Может, и так. Одним словом, разного рода неожиданная помощь, которую оказывал нам капитан Немо, и вот наконец мы вышли на Рамблас и идем вниз по Рамблас, бар «Боадос», площадь Сан-Жауме, «Кафе-де-ла-Опера», и мы почти все друг друга знаем, мы, кого называли «сопротивлением», мы, кто оказывал сопротивление франкизму еще в университете или на заводах. Мы узнавали своих с первого взгляда и задавали друг другу один и тот же вопрос: а что теперь? И тут же оглядывались окрест себя: вдруг налетят молодцы из «Христова воинства»[14] и начнут колотить нас палками или провокатор какой-нибудь накличет на нашу голову полицейских, а они вон, на каждом шагу, глаз не сводят с нас, шпионят за нашей молчаливой, затаенной радостью. Под каждым надвинутым на лоб пластиковым козырьком – напряженное лицо, а сжатая в кулаке дубинка – как продолжение руки, да, вот так истерично готовы они избивать, как раньше, при том, издохшем от старости режиме.

– А как мне хотелось запеть в ту ночь, когда умер Франко. Но у нас осторожность была в крови. Это было сильнее нас. Мы отважно держались в трудном положении, под полицейскими дулами, под пытками, на суде и в тюрьме. Но в ту ночь мы ощутили, что страх сидит у нас так же глубоко внутри, как и радость. Мы боялись, что смерть Франко развяжет подозрительность и ненависть правых, и они пойдут убивать всех подряд – а как же иначе, ведь Он умер, Он умер, почему умер Он, а не эти красные, которые донимали его столько лет?

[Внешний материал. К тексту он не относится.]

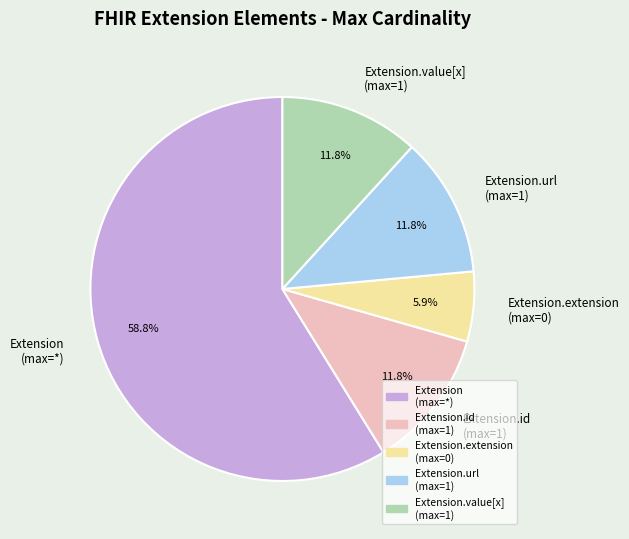

Which slice is the largest?

Extension (max=*)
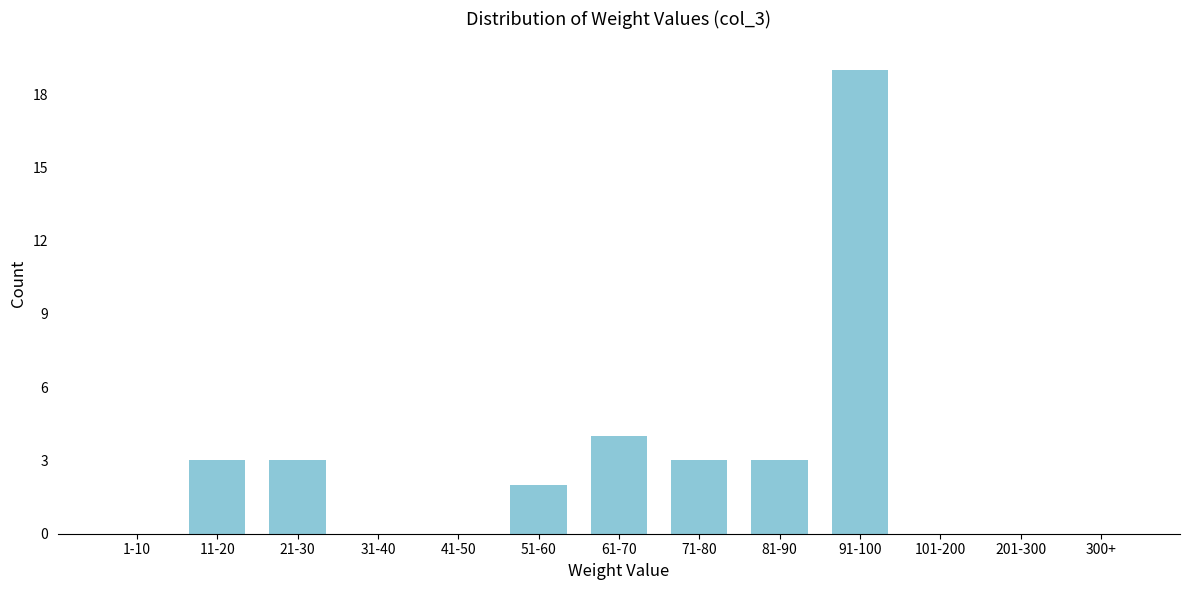

Reading right to left, transcribe all the data shown in this chart.

300+=0	201-300=0	101-200=0	91-100=19	81-90=3	71-80=3	61-70=4	51-60=2	41-50=0	31-40=0	21-30=3	11-20=3	1-10=0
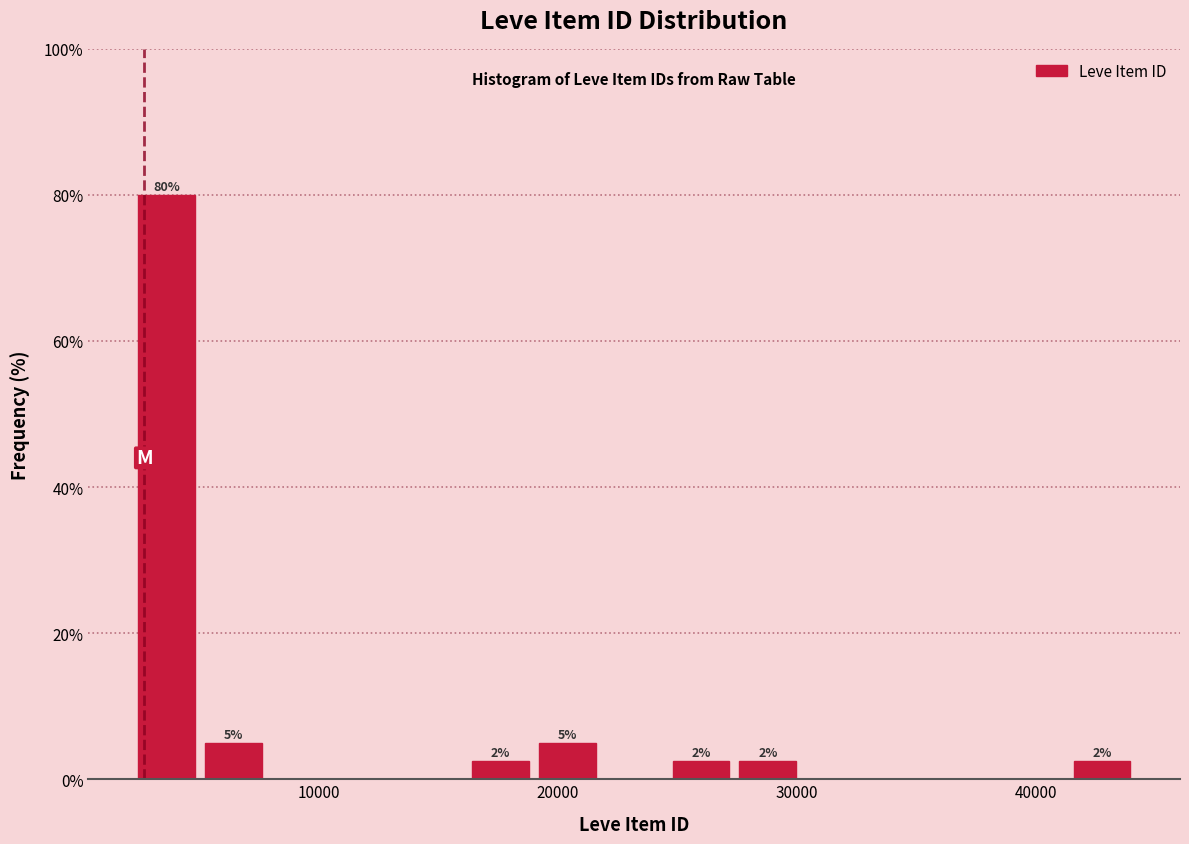

Around what value on the x-axis is the tallest bar? Give the approximate position of its centre, as read against the axis.

4000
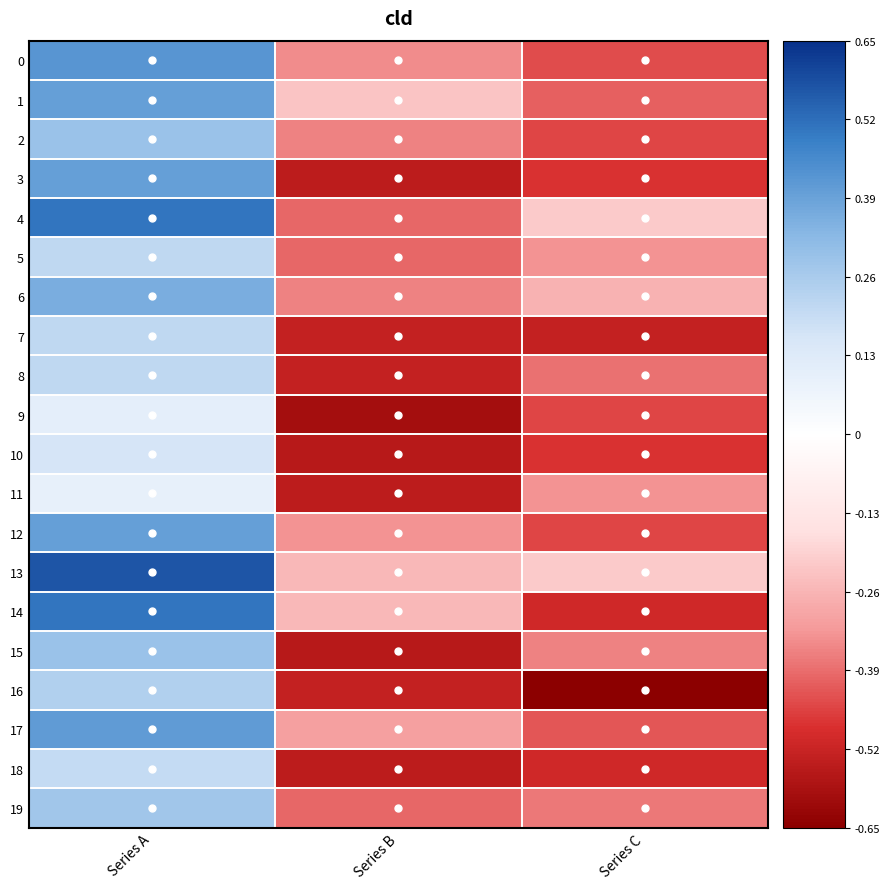

Reading right to left, transcribe all the data shown in this chart.

0: Series C=-0.4	Series B=-0.3	Series A=0.4
1: Series C=-0.4	Series B=-0.2	Series A=0.4
2: Series C=-0.5	Series B=-0.4	Series A=0.3
3: Series C=-0.5	Series B=-0.5	Series A=0.4
4: Series C=-0.2	Series B=-0.4	Series A=0.5
5: Series C=-0.3	Series B=-0.4	Series A=0.2
6: Series C=-0.3	Series B=-0.4	Series A=0.4
7: Series C=-0.5	Series B=-0.5	Series A=0.2
8: Series C=-0.4	Series B=-0.5	Series A=0.2
9: Series C=-0.5	Series B=-0.6	Series A=0.1
10: Series C=-0.5	Series B=-0.6	Series A=0.2
11: Series C=-0.3	Series B=-0.5	Series A=0.1
12: Series C=-0.5	Series B=-0.3	Series A=0.4
13: Series C=-0.2	Series B=-0.3	Series A=0.6
14: Series C=-0.5	Series B=-0.3	Series A=0.5
15: Series C=-0.4	Series B=-0.6	Series A=0.3
16: Series C=-0.7	Series B=-0.5	Series A=0.2
17: Series C=-0.4	Series B=-0.3	Series A=0.4
18: Series C=-0.5	Series B=-0.5	Series A=0.2
19: Series C=-0.4	Series B=-0.4	Series A=0.3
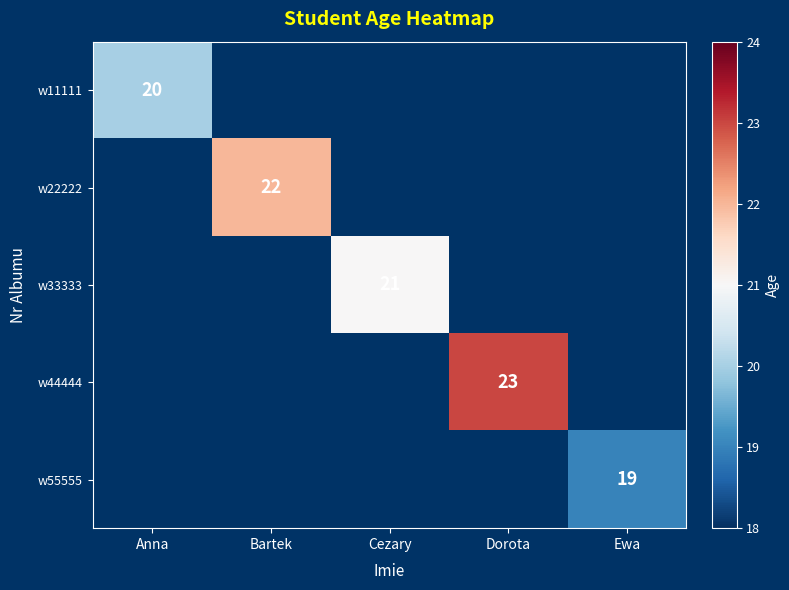

Is it true that w55555 equals 25 at Ewa?

False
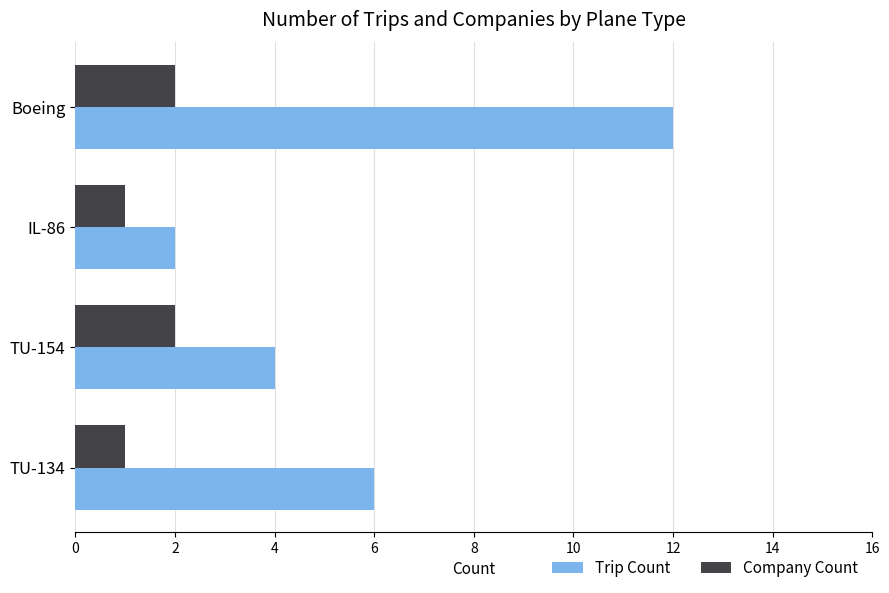

What is the lowest value of the Company Count series?

1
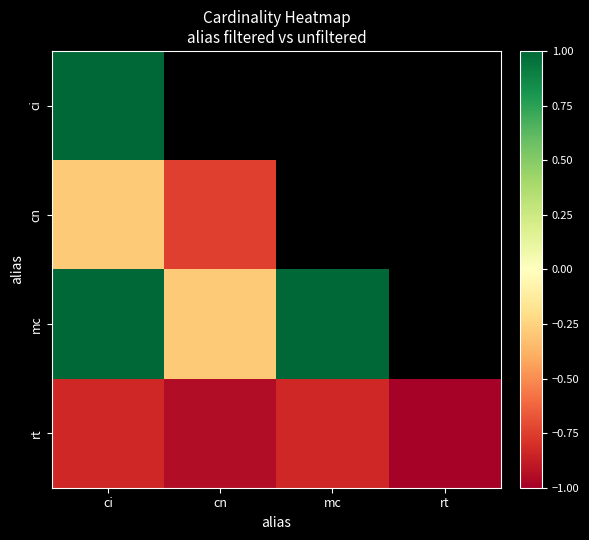

Which category has the lowest value across all series?

rt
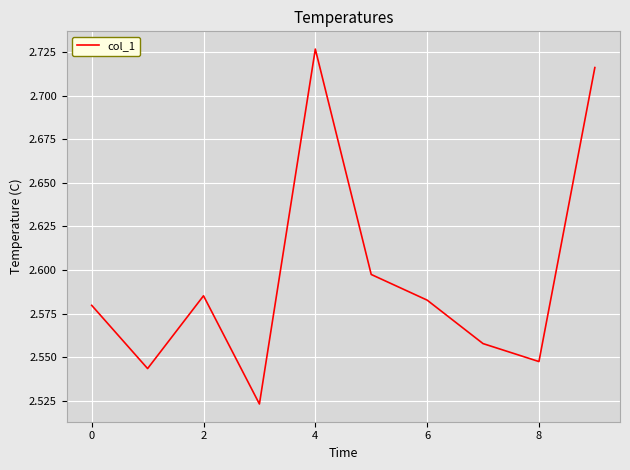

Which category has the highest value across all series?

4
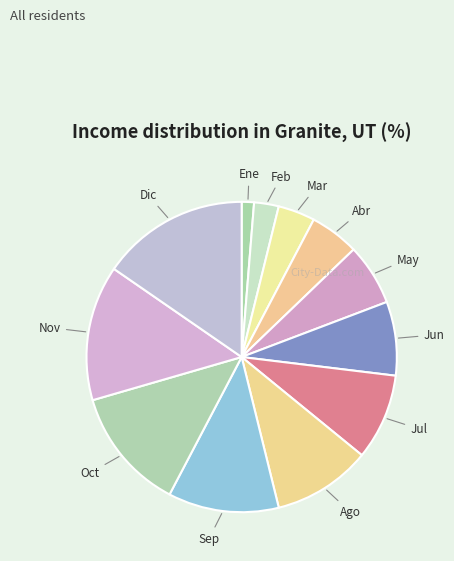

Is there any slice that represents more than half of the pie?

No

– Да, в глубине души мы думали так.

– Нет, ничего подобного мы не думали.

– Пусть не думали, но знали. И пили-заливались шампанским. Если я когда-нибудь помру от цирроза печени, то причину надо искать в тех последних днях диктатуры. От тромбофлебита, приключившегося в семьдесят четвертом году, до последнего решительного момента, имевшего место двадцатого ноября семьдесят пятого, по бутылке за каждую сводку о здоровье, и так больше года. А потом, когда увидел, какие толпы одноклеточных, которым поплакать – одно удовольствие, прошли перед катафалком, понял, что далеко не все разделяют мою радость, и начал опасаться за будущее. Какое будущее ждет эту страну, где столько некрофилов тоскуют по франкизму?

– В тот день на этой улице установилась особая телепатическая связь. Придет время, изобретут прибор для измерения невысказанной симпатии, симпатии молчаливой или скрытой. Что ты молчишь? Эй, Жоан, помнишь те дни? Вот тут, на Рамблас?